Activity 1: Decide whether each statement below agrees with the passage about the real estate sector: (a) realty stocks closed 17.5% lower on Wednesday; (b) farmhouse resale prices in Chhattarpur dropped to Rs 10 crore an acre; (c) experts described the fall in prices as long-term. Answer yes or no for each, quoting the words of the passage that settle it.
Activity 2: Return the stretch of the passage about the real estate sector from "The real estate sector that" through "crash at 40%.", copied word for word.

Excerpted passage:
════
The real estate sector that has been accused of hitching its fortunes to illicit funds suffered a body blow after the government scrapped high-value banknotes in a blitz against black money and corruption.
Realty stocks ended 17.5% lower on Wednesday while property prices, according to conservative estimates, slumped about 25% in Delhi and Gurgaon after 500- and 1,000-rupee notes were pulled out of circulation. Some estimates put the price crash at 40%.
In south Delhi’s Chhattarpur, resale price of farmhouses fell from Rs 20 crore an acre on Tuesday to Rs 15 crore overnight. Likewise in Gurgaon, negotiations for a resale property in DLF Phase 1 fell from Rs 1.45 crore to Rs 90 lakh.
Experts said the fall in prices is short-term and will stabilise soon, bringing transparency to the sector and ending dubious cash transactions.
“In the long run, the move is likely to prove structurally positive for the real estate sector,” said Anshuman Magazine of real estate services firm CBRE.
════
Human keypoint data
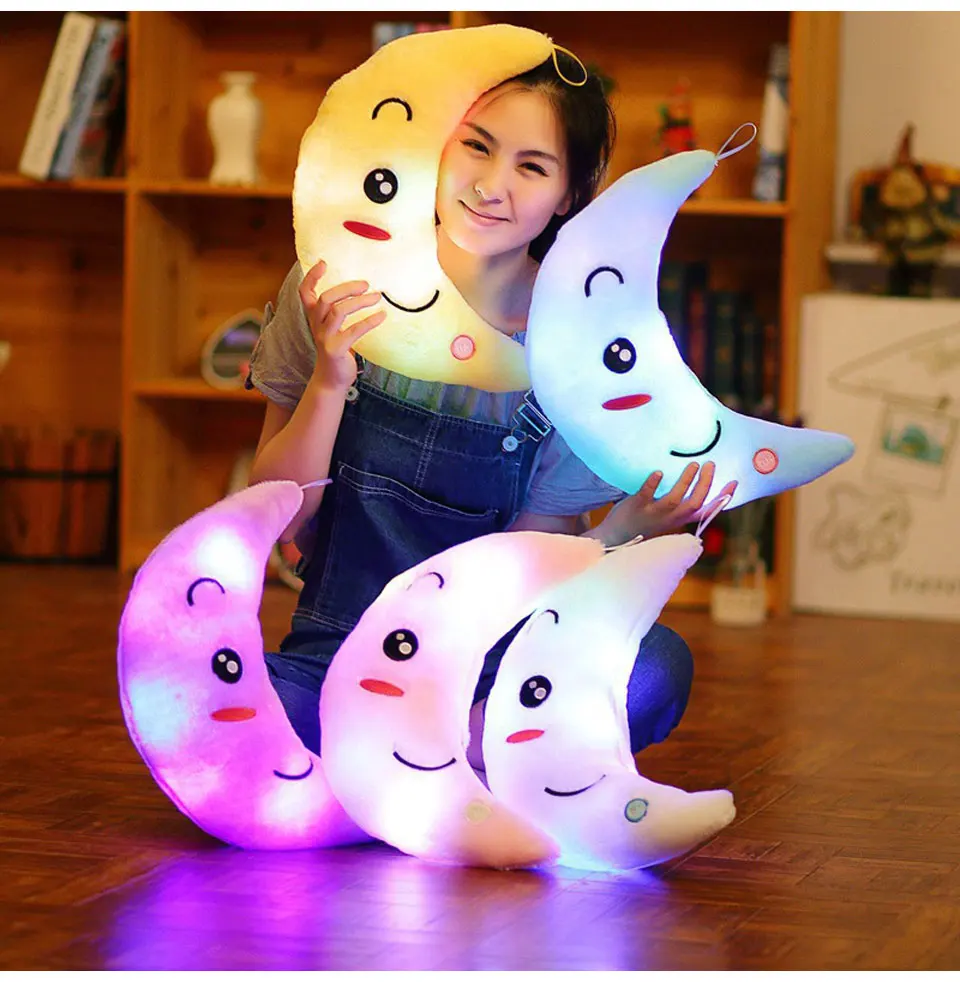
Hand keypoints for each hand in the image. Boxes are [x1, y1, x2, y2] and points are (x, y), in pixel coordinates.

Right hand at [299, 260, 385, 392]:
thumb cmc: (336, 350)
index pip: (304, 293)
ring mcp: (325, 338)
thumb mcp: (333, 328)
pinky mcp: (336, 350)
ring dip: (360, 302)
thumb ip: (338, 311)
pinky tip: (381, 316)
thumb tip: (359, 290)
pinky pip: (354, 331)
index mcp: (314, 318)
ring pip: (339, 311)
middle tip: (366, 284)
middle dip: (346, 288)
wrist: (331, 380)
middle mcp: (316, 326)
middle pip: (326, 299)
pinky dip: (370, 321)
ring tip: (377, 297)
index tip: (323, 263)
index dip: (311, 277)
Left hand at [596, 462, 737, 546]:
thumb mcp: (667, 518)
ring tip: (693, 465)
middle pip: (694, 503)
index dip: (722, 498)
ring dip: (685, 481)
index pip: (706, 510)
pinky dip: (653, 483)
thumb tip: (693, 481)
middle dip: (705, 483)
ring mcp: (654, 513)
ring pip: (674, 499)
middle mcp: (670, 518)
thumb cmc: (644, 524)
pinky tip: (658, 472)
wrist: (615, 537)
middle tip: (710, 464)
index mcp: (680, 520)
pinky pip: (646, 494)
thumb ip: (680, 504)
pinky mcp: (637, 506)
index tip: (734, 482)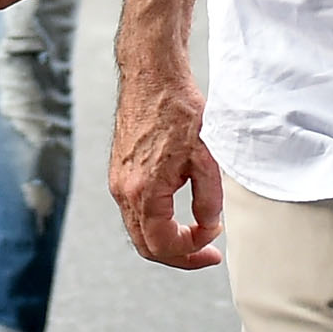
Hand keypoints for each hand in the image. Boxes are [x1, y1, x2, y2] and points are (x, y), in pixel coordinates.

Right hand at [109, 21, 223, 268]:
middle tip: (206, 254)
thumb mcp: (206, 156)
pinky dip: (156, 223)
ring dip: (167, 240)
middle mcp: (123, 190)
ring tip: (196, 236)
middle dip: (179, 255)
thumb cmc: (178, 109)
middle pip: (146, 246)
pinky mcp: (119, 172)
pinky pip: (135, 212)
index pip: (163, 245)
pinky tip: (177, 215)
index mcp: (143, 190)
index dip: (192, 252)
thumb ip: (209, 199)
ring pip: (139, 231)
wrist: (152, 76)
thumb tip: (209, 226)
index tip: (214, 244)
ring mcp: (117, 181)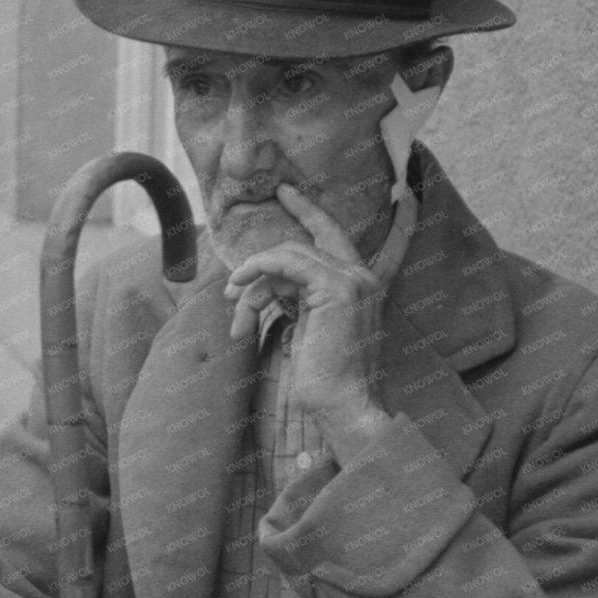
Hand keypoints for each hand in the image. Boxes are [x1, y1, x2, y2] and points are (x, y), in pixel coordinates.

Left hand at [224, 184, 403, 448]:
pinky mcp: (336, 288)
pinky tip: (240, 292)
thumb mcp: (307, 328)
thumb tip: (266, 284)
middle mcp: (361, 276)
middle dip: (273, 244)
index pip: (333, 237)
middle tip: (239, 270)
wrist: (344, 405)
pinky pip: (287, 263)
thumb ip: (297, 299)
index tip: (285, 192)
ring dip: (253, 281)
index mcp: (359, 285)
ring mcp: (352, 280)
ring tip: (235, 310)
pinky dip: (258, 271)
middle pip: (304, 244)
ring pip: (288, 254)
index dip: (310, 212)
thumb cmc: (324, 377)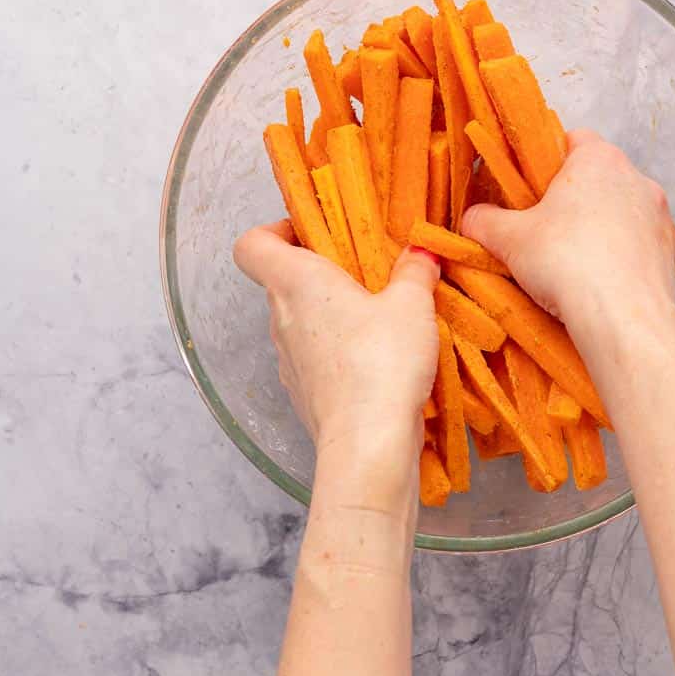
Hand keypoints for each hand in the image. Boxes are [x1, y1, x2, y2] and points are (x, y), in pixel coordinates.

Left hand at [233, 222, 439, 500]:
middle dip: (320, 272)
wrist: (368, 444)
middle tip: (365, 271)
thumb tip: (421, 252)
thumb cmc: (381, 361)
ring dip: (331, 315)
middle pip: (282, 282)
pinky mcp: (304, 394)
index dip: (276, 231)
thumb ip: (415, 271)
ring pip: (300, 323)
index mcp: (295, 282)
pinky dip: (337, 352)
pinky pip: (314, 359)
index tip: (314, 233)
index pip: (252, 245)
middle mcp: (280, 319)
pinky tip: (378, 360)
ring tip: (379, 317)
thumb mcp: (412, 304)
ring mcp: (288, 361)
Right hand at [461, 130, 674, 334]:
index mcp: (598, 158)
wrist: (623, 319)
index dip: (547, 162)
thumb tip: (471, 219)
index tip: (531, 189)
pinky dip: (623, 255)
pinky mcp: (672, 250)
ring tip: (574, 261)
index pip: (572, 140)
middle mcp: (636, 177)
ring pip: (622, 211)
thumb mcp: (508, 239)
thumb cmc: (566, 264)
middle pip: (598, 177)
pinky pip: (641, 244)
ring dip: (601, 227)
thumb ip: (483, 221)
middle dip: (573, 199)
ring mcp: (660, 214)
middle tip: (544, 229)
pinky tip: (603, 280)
════
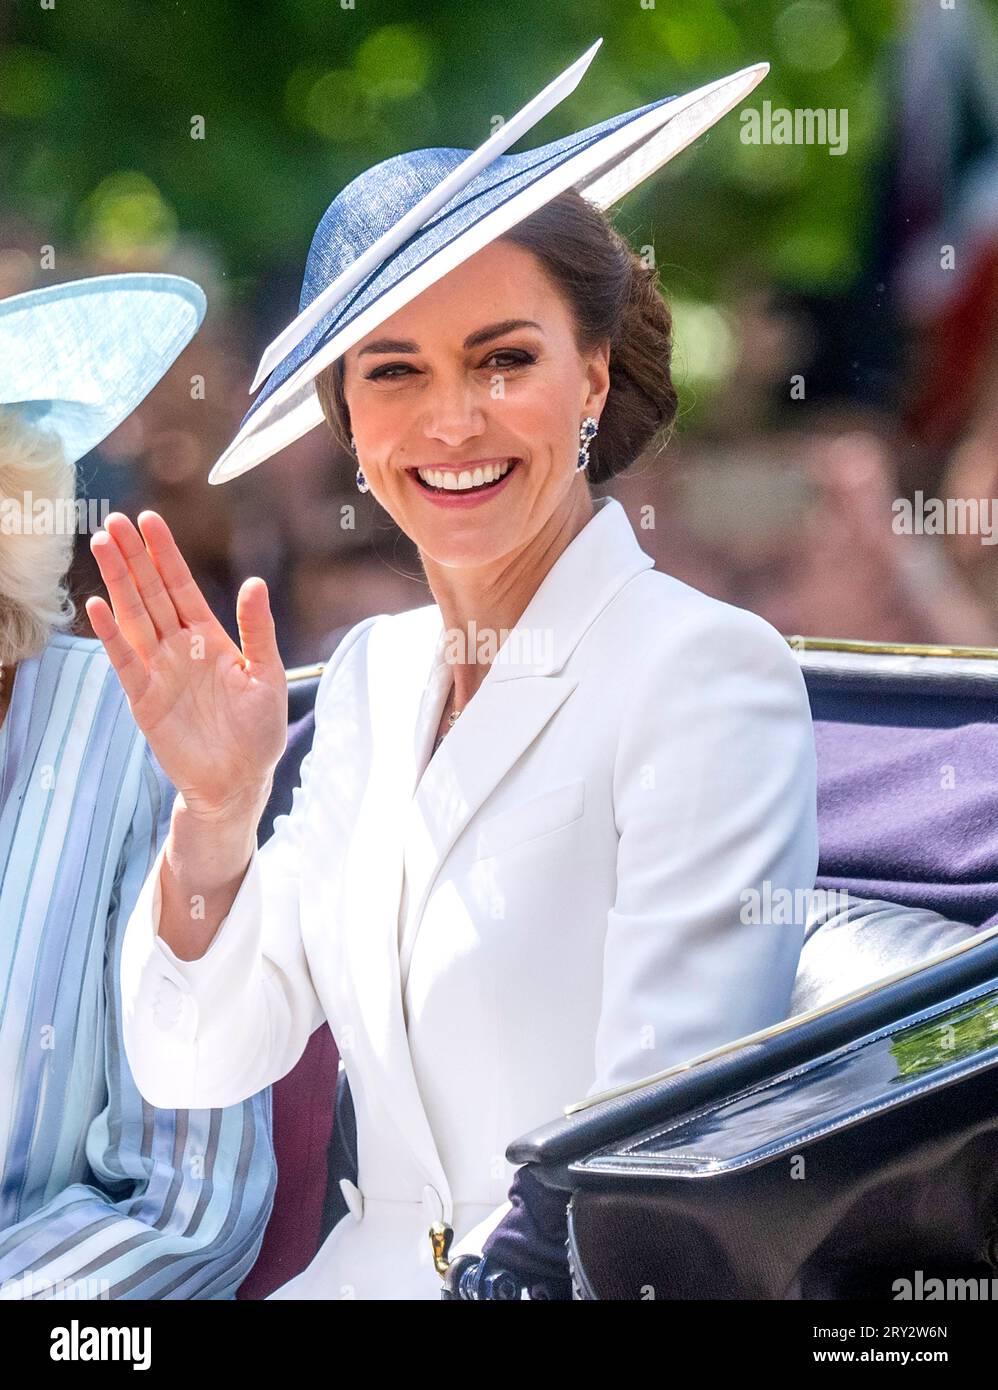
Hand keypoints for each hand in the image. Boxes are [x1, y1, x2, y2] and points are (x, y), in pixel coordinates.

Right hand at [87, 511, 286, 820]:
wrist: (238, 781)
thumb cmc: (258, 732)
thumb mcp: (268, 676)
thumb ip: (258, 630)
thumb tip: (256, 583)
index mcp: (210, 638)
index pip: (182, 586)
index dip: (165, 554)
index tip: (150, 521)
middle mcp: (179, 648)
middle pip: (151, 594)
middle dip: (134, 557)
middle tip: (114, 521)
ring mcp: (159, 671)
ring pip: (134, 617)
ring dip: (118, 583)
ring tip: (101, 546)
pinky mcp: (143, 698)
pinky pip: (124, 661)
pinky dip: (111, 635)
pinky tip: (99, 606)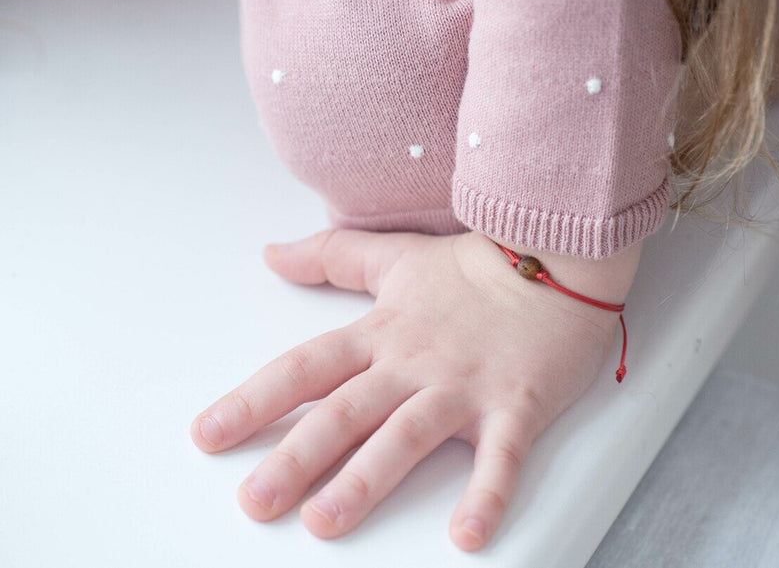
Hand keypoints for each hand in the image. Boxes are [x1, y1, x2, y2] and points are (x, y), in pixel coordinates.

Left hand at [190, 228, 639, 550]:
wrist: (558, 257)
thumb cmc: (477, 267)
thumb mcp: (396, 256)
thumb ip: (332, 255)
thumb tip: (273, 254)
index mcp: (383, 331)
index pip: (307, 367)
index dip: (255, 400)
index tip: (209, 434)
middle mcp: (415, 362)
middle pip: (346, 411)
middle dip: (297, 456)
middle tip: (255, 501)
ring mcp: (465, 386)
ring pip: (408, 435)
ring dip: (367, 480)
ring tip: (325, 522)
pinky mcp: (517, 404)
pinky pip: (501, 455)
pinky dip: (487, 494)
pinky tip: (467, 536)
════
Written answer 1:
(a) Yes: "Realty stocks ended 17.5% lower on Wednesday"
(b) No: "resale price of farmhouses fell from Rs 20 crore an acre on Tuesday to Rs 15 crore overnight"
(c) No: "Experts said the fall in prices is short-term and will stabilise soon"

Written answer 2:
The real estate sector that has been accused of hitching its fortunes to illicit funds suffered a body blow after the government scrapped high-value banknotes in a blitz against black money and corruption.
Realty stocks ended 17.5% lower on Wednesday while property prices, according to conservative estimates, slumped about 25% in Delhi and Gurgaon after 500- and 1,000-rupee notes were pulled out of circulation. Some estimates put the price crash at 40%.